WHAT IS BEING ASKED =
An exact copy of the lines of the listing below between the "Québec facilite l’accès" line and the "prestação de" line, both included, is the whole answer; please omit the pictures.

PROVIDED MATERIAL =

——————

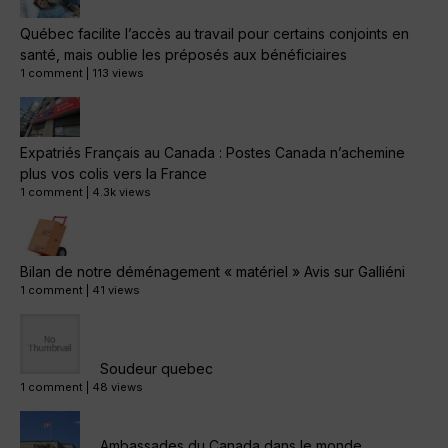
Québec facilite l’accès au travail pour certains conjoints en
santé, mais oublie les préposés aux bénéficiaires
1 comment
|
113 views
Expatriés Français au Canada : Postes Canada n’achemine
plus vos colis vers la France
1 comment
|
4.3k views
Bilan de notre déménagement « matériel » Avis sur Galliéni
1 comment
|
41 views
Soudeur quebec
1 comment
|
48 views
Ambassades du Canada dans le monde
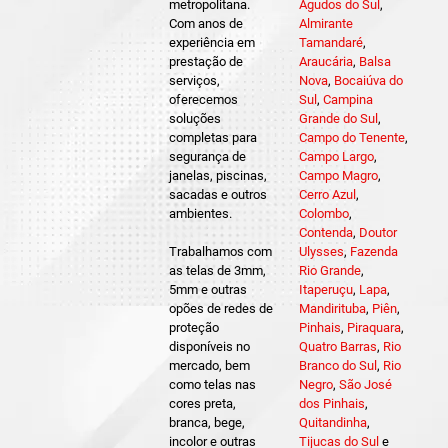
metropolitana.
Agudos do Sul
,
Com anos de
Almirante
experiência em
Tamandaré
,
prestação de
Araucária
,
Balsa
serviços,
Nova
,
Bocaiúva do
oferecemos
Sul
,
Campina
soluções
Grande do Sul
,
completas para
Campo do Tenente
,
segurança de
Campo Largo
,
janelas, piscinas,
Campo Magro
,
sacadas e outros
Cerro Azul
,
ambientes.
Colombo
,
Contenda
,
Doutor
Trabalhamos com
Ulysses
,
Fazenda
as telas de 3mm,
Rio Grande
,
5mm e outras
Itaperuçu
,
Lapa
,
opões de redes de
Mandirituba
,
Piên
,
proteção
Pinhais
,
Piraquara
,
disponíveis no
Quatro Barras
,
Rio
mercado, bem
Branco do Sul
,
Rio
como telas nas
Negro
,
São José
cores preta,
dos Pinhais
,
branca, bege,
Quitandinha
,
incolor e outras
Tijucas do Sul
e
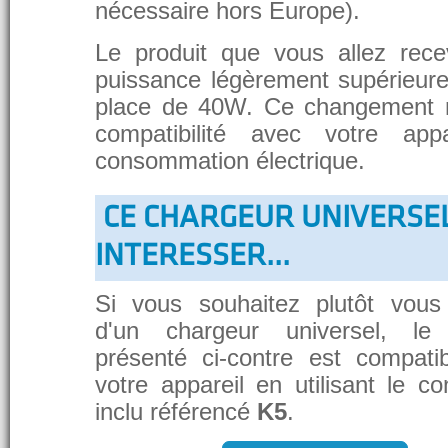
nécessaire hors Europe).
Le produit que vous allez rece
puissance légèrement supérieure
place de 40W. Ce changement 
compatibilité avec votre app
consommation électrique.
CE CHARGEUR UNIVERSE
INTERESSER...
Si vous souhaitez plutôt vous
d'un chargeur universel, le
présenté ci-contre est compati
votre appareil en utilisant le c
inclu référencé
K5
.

——————

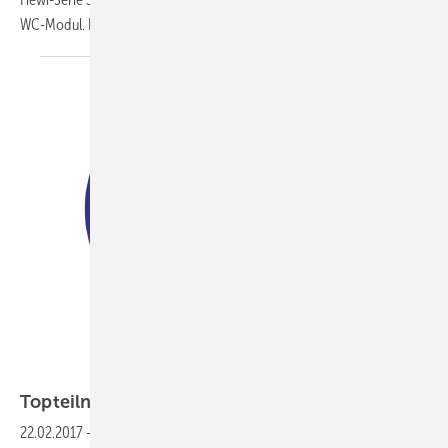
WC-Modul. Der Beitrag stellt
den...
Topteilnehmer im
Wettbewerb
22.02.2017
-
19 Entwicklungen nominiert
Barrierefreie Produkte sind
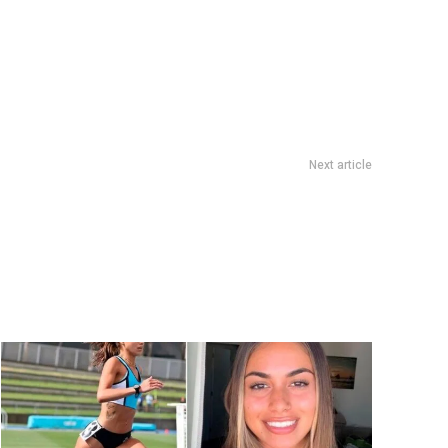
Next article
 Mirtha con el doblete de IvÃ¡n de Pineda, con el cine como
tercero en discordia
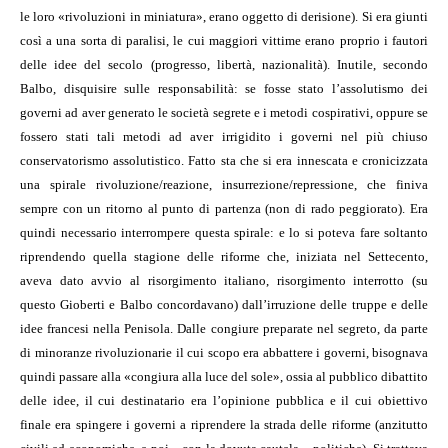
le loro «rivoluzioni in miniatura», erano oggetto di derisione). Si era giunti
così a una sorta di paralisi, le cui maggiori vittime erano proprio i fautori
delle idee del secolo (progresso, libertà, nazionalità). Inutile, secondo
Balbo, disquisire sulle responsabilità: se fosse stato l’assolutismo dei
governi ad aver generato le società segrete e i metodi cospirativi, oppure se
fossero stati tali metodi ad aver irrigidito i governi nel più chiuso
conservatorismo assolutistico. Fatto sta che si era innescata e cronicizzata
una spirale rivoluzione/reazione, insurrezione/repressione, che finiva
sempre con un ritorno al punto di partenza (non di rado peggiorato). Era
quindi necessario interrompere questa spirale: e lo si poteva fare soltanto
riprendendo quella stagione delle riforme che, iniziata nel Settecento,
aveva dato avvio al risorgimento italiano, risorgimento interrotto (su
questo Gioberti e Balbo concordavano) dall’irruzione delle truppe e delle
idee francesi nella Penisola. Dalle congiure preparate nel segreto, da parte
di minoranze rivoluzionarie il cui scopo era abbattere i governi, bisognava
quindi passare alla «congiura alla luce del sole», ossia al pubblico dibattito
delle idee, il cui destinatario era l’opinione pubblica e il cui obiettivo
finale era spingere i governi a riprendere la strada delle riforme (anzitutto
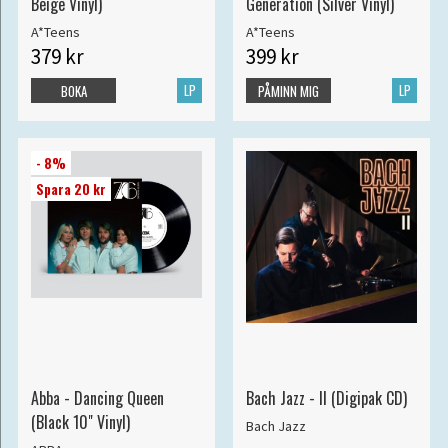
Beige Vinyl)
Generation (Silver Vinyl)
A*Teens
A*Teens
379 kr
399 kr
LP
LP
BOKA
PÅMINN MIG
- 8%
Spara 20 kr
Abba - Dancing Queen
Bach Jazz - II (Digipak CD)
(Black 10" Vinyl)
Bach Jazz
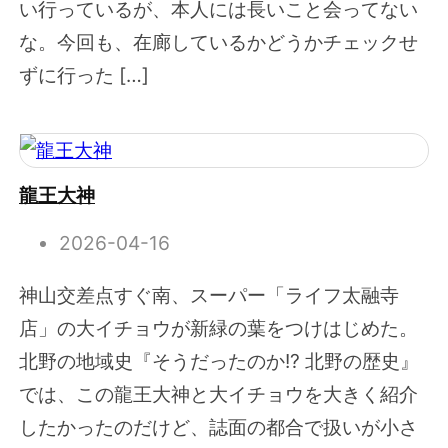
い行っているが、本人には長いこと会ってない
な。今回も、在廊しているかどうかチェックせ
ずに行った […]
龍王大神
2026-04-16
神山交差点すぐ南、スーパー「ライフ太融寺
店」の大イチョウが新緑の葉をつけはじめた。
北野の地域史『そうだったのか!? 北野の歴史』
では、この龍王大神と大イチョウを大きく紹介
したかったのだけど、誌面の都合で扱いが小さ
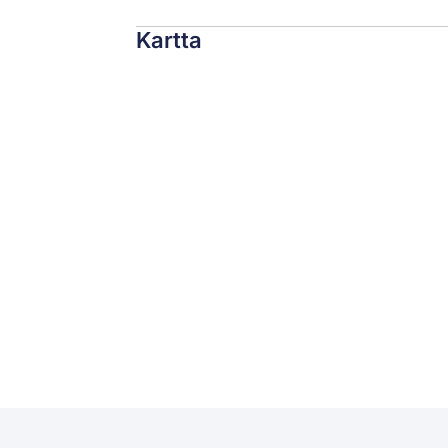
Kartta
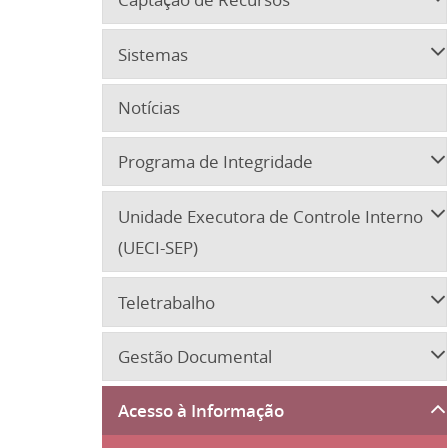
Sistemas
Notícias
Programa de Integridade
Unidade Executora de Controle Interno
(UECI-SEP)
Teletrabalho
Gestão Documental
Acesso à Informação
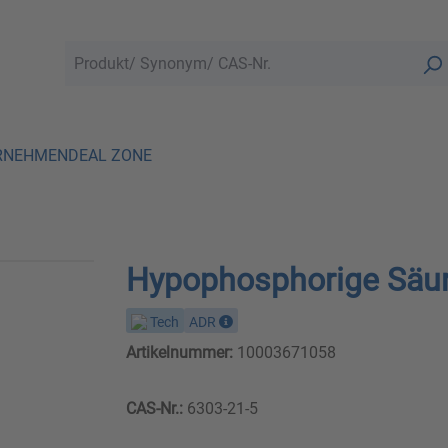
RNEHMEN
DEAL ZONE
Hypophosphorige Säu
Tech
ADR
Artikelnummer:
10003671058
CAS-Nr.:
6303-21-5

——————

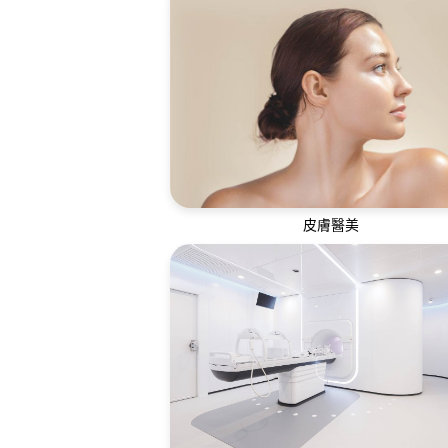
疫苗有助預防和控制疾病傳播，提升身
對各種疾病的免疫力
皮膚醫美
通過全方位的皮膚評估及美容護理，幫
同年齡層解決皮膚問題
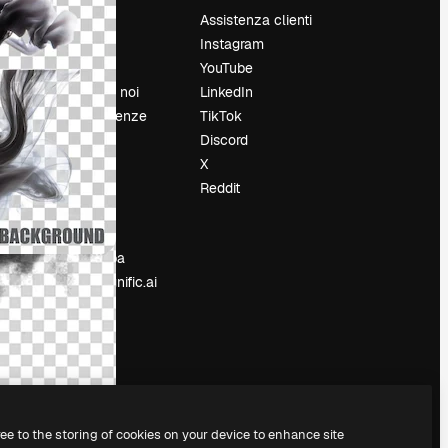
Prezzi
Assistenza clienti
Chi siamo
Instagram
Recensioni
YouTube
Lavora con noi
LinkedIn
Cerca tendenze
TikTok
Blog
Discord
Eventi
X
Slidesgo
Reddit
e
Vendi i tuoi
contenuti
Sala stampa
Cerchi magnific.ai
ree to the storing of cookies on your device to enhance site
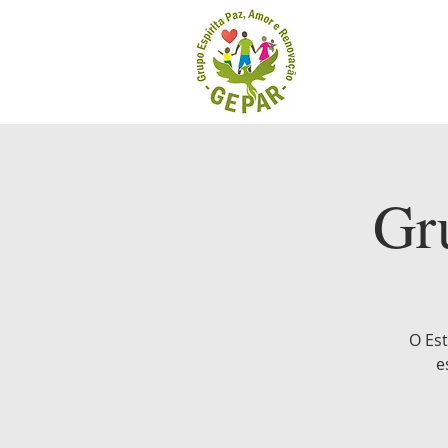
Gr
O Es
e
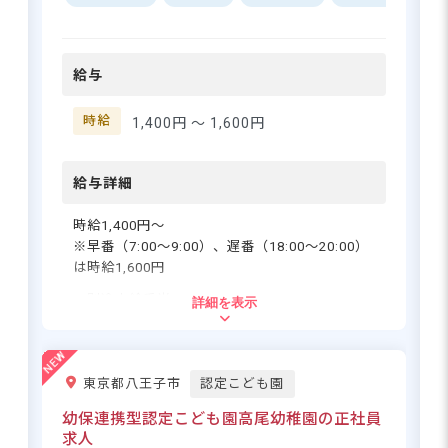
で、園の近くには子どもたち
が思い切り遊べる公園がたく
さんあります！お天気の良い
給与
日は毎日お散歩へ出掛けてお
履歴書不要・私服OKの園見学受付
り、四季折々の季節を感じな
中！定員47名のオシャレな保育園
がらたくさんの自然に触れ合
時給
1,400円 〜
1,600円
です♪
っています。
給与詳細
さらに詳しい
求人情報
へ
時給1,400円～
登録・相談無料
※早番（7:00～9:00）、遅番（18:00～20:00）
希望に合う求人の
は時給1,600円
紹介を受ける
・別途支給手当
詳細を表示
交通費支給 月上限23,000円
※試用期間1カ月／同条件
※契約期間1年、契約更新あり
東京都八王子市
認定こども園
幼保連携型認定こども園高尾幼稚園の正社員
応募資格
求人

——————

TASK ANSWER =
Québec facilite l’accès au travail pour certains conjoints en
santé, mais oublie les préposés aux bénéficiaires
1 comment
|
113 views
Expatriés Français au Canada : Postes Canada n’achemine
plus vos colis vers la France
1 comment
|
4.3k views
Bilan de notre déménagement « matériel » Avis sur Galliéni
1 comment
|
41 views
Soudeur quebec
1 comment
|
48 views
Ambassades du Canada dans le monde
metropolitana.
Agudos do Sul
,
Com anos de
Almirante
experiência em
Tamandaré
,
prestação de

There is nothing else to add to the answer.